Multiple left-leaning organizations have called for governments to respond to the outbreak of the Wuhan coronavirus by mass releasing prisoners, reducing arrests, and limiting immigration enforcement.
The proposals from major criminal justice reform groups, in particular, push preexisting policy goals as a solution to the impending epidemic. While prisons pose a unique challenge for public health, it is unclear that such drastic measures are necessary to curtail the risk of infection.
The Sentencing Project, a pro-reform advocacy organization, called on public officials on Wednesday to “also prioritize the health and well-being of incarcerated people” in their responses to the virus. Nazgol Ghandnoosh, a senior research analyst with the project, said specifically that state and local governments should “release individuals who do not pose a public safety risk,” including elderly prisoners, “rehabilitated individuals in prison,” and those in pretrial detention—this latter population accounting for almost 500,000 people on an average day.
The Prison Policy Initiative on Friday published recommendations for how to aid the “justice-involved population” during the outbreak. It also called for the release of “medically fragile and older adults,” citing higher rates of chronic illness among prisoners.
In addition, PPI called for the implementation of several of its preferred policies to lower jail admissions and reduce “jail churn,” including “reclassifying misdemeanor offenses that do not threaten public safety into non-jailable offenses; using citations instead of arrests for all low-level crimes; and diverting as many people as possible … to community-based mental health and substance abuse treatment.” The group also called for the elimination of parole revocations for technical violations.
_ _ _ _ _ _ _
- [Task instructions]
#1 According to the passage on coronavirus and prisoner releases, about how many people are in pretrial detention on an average day?
#2 Copy the passage on coronavirus and prisoner releases word for word from "Multiple left-leaning organizations" to "limiting immigration enforcement.".
#3 Proceed with the passage on coronavirus and prisoner releases by writing what comes after its final sentence.
_ _ _ _ _ _ _
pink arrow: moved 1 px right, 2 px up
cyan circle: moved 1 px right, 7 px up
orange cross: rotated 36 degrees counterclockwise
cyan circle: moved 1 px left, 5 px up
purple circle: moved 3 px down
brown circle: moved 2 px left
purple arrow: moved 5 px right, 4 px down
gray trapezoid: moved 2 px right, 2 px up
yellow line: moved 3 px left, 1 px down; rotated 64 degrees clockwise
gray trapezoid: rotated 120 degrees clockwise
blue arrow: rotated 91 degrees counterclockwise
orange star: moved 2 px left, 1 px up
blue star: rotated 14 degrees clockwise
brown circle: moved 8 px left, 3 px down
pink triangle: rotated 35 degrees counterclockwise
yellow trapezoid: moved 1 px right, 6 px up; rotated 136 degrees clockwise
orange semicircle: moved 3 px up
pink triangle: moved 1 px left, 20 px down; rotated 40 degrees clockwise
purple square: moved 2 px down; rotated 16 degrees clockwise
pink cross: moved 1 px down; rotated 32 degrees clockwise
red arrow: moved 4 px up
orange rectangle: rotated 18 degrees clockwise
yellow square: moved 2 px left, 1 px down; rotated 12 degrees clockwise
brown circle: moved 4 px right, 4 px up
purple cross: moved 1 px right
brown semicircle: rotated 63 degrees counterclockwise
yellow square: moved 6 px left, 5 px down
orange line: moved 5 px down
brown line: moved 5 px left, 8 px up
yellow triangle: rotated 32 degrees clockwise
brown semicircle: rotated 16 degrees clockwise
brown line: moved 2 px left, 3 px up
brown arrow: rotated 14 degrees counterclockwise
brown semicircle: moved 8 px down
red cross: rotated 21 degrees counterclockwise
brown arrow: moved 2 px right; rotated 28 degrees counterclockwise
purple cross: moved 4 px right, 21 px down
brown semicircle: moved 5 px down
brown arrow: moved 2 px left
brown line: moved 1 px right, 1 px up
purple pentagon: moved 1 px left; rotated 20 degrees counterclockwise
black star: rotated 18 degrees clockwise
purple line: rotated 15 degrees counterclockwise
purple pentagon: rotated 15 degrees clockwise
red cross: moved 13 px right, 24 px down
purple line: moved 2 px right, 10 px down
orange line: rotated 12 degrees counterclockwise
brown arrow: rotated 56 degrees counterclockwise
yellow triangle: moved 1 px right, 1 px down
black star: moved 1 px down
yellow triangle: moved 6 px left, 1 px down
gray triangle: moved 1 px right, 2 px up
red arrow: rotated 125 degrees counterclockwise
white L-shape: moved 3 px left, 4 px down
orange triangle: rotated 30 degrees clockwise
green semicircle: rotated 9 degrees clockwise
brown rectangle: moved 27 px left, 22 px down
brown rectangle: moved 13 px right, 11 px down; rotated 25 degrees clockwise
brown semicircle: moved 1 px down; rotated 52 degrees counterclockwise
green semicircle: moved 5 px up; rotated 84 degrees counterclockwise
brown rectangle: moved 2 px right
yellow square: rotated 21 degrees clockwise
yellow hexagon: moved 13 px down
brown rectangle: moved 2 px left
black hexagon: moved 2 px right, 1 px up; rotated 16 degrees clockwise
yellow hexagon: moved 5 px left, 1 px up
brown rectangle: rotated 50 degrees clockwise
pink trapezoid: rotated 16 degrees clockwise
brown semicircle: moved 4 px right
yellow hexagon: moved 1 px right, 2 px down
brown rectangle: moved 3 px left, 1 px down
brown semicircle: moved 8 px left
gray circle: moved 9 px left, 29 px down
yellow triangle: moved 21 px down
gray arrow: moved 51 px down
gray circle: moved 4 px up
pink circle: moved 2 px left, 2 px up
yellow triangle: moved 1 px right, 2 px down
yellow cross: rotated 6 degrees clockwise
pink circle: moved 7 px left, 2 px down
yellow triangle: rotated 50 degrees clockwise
_ _ _ _ _ _ _
- [Exercise answers]
#1 Almost 500,000 people.

#2
Multiple left-leaning organizations have called for governments to respond to the outbreak of the Wuhan coronavirus by mass releasing prisoners, reducing arrests, and limiting immigration enforcement.

#3
The Center for American Progress, a major liberal think tank, argued Tuesday that the Department of Homeland Security should “suspend certain immigration enforcement practices during the coronavirus outbreak.” Specifically, the group called on DHS to explicitly affirm that it would not conduct enforcement operations around hospitals, health care facilities, and other testing sites. CAP did not cite any examples of DHS engaging in such enforcement but objected to the absence of an explicit policy announcement from the department.
Prisons—which are densely packed and contain a large aging population—do pose a unique challenge in the face of a pandemic. But health experts have pointed to solutions besides mass release which may be worth trying first. Writing for Health Affairs, three medical experts suggested reducing arrests but also emphasized the need for better coordination and testing, which would help current prisoners without stopping the operation of the justice system altogether.
Based on their messaging thus far, however, left-leaning groups may prefer a more direct decarceral approach. PPI approvingly cited the government of Iran’s decision to temporarily release more than 54,000 people, so long as those individuals have a sentence of fewer than five years (the median length of a sentence in the United States is 16 months) and post bail.